New York Times: When America Stops Importing Energy
... The numbers tell the story: U.S. oil production has reversed its 30-plus year decline; U.S. imports from OPEC producers have fallen more than 20 percent in the past three years; U.S. natural gas reserves and production are up significantly and prices have dropped 75 percent in the past five years. The International Energy Agency forecasts that the United States could become the world’s largest oil producer by 2020 and may be energy self-sufficient by 2035. That’s a game changer.
While this is not a free lunch, it should not be feared. The production process is complicated and expensive, and if the industry is not careful there can be risks to the environment. But the potential is staggering. Significant domestic job growth and economic expansion has begun.

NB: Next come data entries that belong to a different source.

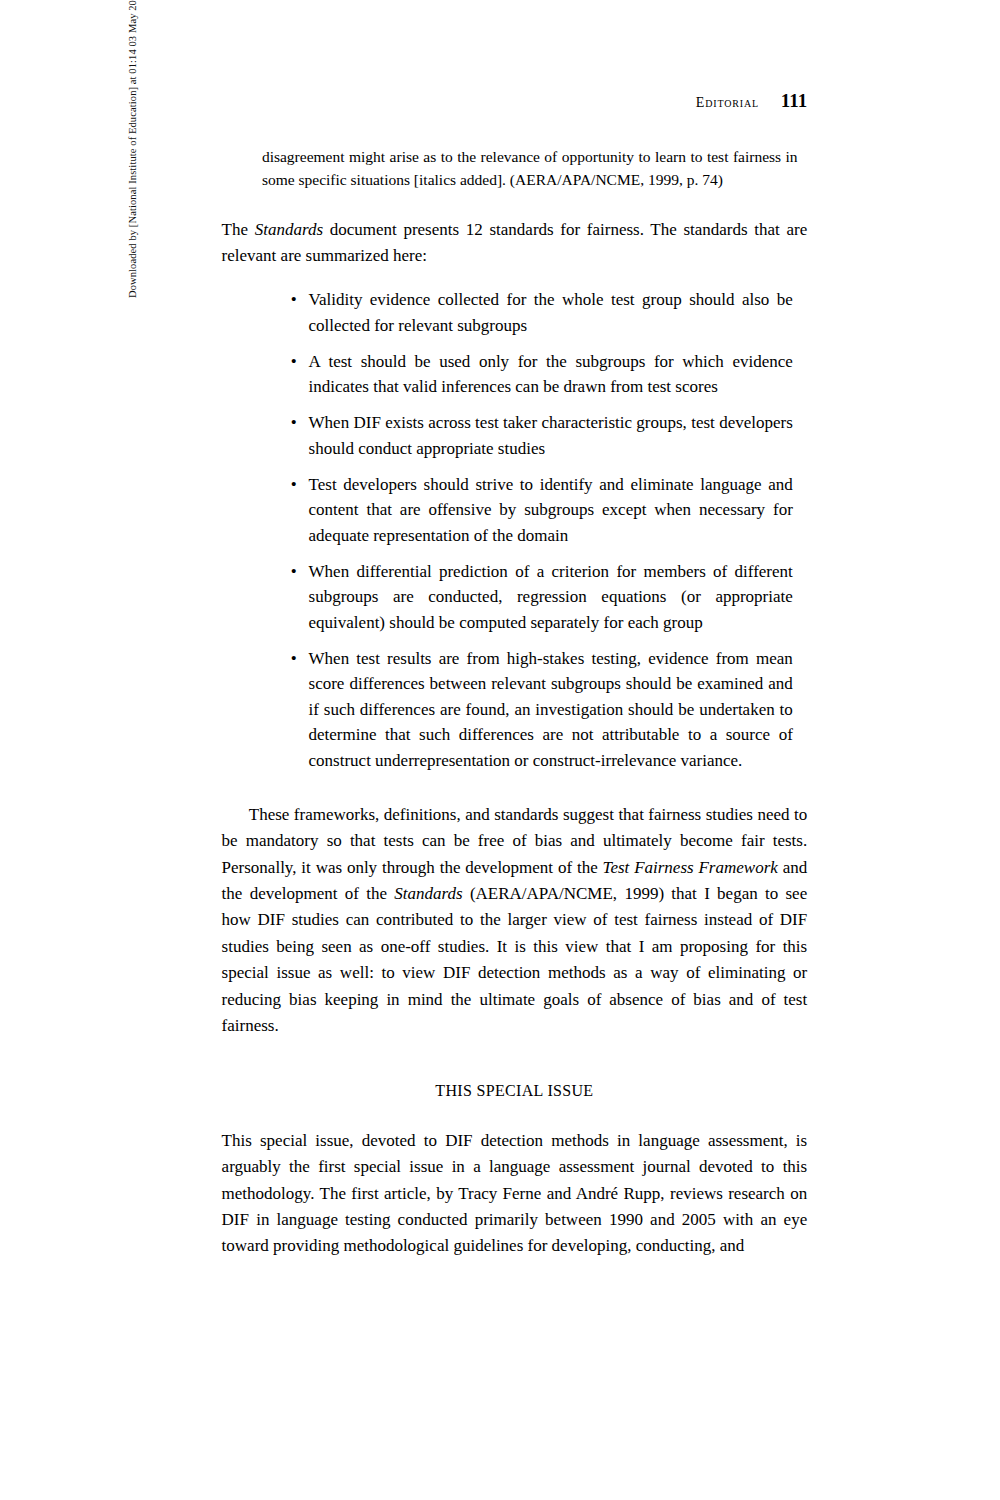Downloaded by [National Institute of Education] at 01:14 03 May 2014
Editorial111
disagreement might arise as to the relevance of opportunity to learn to test fairness in some specific situations [italics added]. (AERA/APA/NCME, 1999, p. 74)
The Standards document presents 12 standards for fairness. The standards that are relevant are summarized here:
Validity evidence collected for the whole test group should also be collected for relevant subgroups
A test should be used only for the subgroups for which evidence indicates that valid inferences can be drawn from test scores
When DIF exists across test taker characteristic groups, test developers should conduct appropriate studies
Test developers should strive to identify and eliminate language and content that are offensive by subgroups except when necessary for adequate representation of the domain
When differential prediction of a criterion for members of different subgroups are conducted, regression equations (or appropriate equivalent) should be computed separately for each group
When test results are from high-stakes testing, evidence from mean score differences between relevant subgroups should be examined and if such differences are found, an investigation should be undertaken to determine that such differences are not attributable to a source of construct underrepresentation or construct-irrelevance variance.
These frameworks, definitions, and standards suggest that fairness studies need to be mandatory so that tests can be free of bias and ultimately become fair tests. Personally, it was only through the development of the Test Fairness Framework and the development of the Standards (AERA/APA/NCME, 1999) that I began to see how DIF studies can contributed to the larger view of test fairness instead of DIF studies being seen as one-off studies. It is this view that I am proposing for this special issue as well: to view DIF detection methods as a way of eliminating or reducing bias keeping in mind the ultimate goals of absence of bias and of test fairness.
THIS SPECIAL ISSUE
This special issue, devoted to DIF detection methods in language assessment, is arguably the first special issue in a language assessment journal devoted to this methodology. The first article, by Tracy Ferne and André Rupp, reviews research on DIF in language testing conducted primarily between 1990 and 2005 with an eye toward providing methodological guidelines for developing, conducting, and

But let’s look beyond the impact on the United States and consider a few of the more profound implications for the rest of the world, because this revolution is also a game changer for international politics and the global economy. ...
... Like all revolutions, America’s new energy bonanza raises some fascinating questions. How might a lighter U.S. presence and heavier Chinese involvement change the world’s most volatile neighborhood? What can the next generation of Saudi leaders expect for their country’s future in a world where OPEC has lost much of its market power? Will Qatar’s support for Muslim Brotherhood governments in other Arab states and China’s interest in using the United Arab Emirates as an offshore trading center for its currency leave the Saudis dangerously isolated? Can Iran’s revolution survive the need to build a more modern economy?
A world in which the United States is less involved in answering these questions is a new world indeed.